▸ Written problem 1:
In the data entries, from the first line through the line holding "[909, 1011, 955, 1025] StreetNumber: 1022", inclusive, replace "street-level photo" with "street view image" and leave everything else unchanged.

--- START OF Document section ---

To achieve this goal, the SHEEP platform includes an library agnostic language so that computations can be described generically. One can think of it as an assembly language.

To incorporate a library into the platform, all that needs to be done is write a wrapper for it, implementing the operations in the SHEEP instruction set. These corresponds to common operations in a HE scheme such as encryption, decryption, homomorphic addition, multiplication, comparison, etc.

Besides allowing the user to execute their own programs via either a web interface or programatically, the library incorporates a set of native benchmarks. These are classified in three categories according to their complexity, ranging from low-level microbenchmarks of the basic homomorphic arithmetic operations, to data analysis tasks.

Either on a native benchmark or a user-defined input, the platform evaluates the corresponding program on all the HE libraries that support the instructions of the program. The result is checked for correctness, and metrics such as running time (encryption, decryption, and evaluation) and ciphertext size are reported to a web interface and stored in a database. The web interface also allows convenient plotting of the results for easy visualisation.

The platform hence enables two main use cases:

  1. It allows users to evaluate a concrete custom computation across libraries (and thus encryption schemes) by simply describing it in a high-level language. This allows to set up a easily reproducible baseline when trying to optimize a given primitive based on HE, e.g. Private Information Retrieval, secure inner product, etc. For example, addition of two numbers in SHEEP looks like this:
INPUTS a b res
OUTPUTS res
a b ADD res
  1. The set of predefined benchmarks allows performance snapshots of the state-of-the-art of (fully) homomorphic encryption implementations to be continually produced, as new schemes are invented and their implementations are updated and optimized.

--- END OF Document section ---

▸ Written problem 2:
List the common HE scheme operations that the SHEEP platform description gives as examples of the instruction set.

--- START OF Supplied material ---

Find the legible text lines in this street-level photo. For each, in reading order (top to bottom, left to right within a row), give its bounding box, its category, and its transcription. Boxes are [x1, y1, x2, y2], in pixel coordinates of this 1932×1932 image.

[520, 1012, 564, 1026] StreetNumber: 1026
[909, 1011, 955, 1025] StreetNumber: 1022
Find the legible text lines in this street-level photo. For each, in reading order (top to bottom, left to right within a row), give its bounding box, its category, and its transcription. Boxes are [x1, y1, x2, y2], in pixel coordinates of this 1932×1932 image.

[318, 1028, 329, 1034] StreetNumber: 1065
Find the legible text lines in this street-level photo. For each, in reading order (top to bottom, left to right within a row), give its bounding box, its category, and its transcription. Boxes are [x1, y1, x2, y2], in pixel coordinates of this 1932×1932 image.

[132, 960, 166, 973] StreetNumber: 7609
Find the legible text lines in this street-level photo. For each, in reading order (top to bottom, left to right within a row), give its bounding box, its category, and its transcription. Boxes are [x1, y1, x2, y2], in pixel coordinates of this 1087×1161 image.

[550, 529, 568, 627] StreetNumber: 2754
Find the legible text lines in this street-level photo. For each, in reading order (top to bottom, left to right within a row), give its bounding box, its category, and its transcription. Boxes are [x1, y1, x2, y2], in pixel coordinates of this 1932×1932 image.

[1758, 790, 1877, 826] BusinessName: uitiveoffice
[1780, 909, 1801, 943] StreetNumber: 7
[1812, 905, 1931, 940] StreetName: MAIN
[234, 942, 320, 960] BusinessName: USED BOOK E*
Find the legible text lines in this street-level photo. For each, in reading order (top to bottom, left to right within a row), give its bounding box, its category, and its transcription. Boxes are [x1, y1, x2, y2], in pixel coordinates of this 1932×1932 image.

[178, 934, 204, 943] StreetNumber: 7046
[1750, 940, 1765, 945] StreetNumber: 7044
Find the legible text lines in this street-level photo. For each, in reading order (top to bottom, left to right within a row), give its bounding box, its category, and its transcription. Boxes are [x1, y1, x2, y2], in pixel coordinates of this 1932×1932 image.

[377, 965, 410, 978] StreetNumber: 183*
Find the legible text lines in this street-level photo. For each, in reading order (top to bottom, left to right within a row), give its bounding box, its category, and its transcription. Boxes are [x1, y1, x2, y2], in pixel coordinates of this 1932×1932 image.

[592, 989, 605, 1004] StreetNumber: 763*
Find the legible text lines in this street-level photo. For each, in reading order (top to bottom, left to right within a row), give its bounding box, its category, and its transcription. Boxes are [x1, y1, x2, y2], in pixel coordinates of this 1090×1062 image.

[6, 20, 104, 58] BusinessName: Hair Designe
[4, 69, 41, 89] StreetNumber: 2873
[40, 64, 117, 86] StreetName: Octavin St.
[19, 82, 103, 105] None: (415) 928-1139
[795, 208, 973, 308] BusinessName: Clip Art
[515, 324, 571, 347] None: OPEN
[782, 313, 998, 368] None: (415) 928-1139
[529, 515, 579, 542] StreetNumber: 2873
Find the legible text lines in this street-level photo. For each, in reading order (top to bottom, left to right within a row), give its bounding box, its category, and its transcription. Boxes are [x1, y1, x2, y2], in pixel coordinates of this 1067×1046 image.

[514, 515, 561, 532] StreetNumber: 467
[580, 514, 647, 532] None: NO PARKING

--- END OF Supplied material ---

▸ Worked answer 1:
Find the legible text lines in this street view image. For each, in reading order (top to bottom, left to right within a row), give its bounding box, its category, and its transcription. Boxes are [x1, y1, x2, y2], in pixel coordinates of this 1932×1932 image.

[520, 1012, 564, 1026] StreetNumber: 1026
[909, 1011, 955, 1025] StreetNumber: 1022

▸ Worked answer 2:
- Encryption
- Decryption
- Homomorphic addition
- Multiplication
- Comparison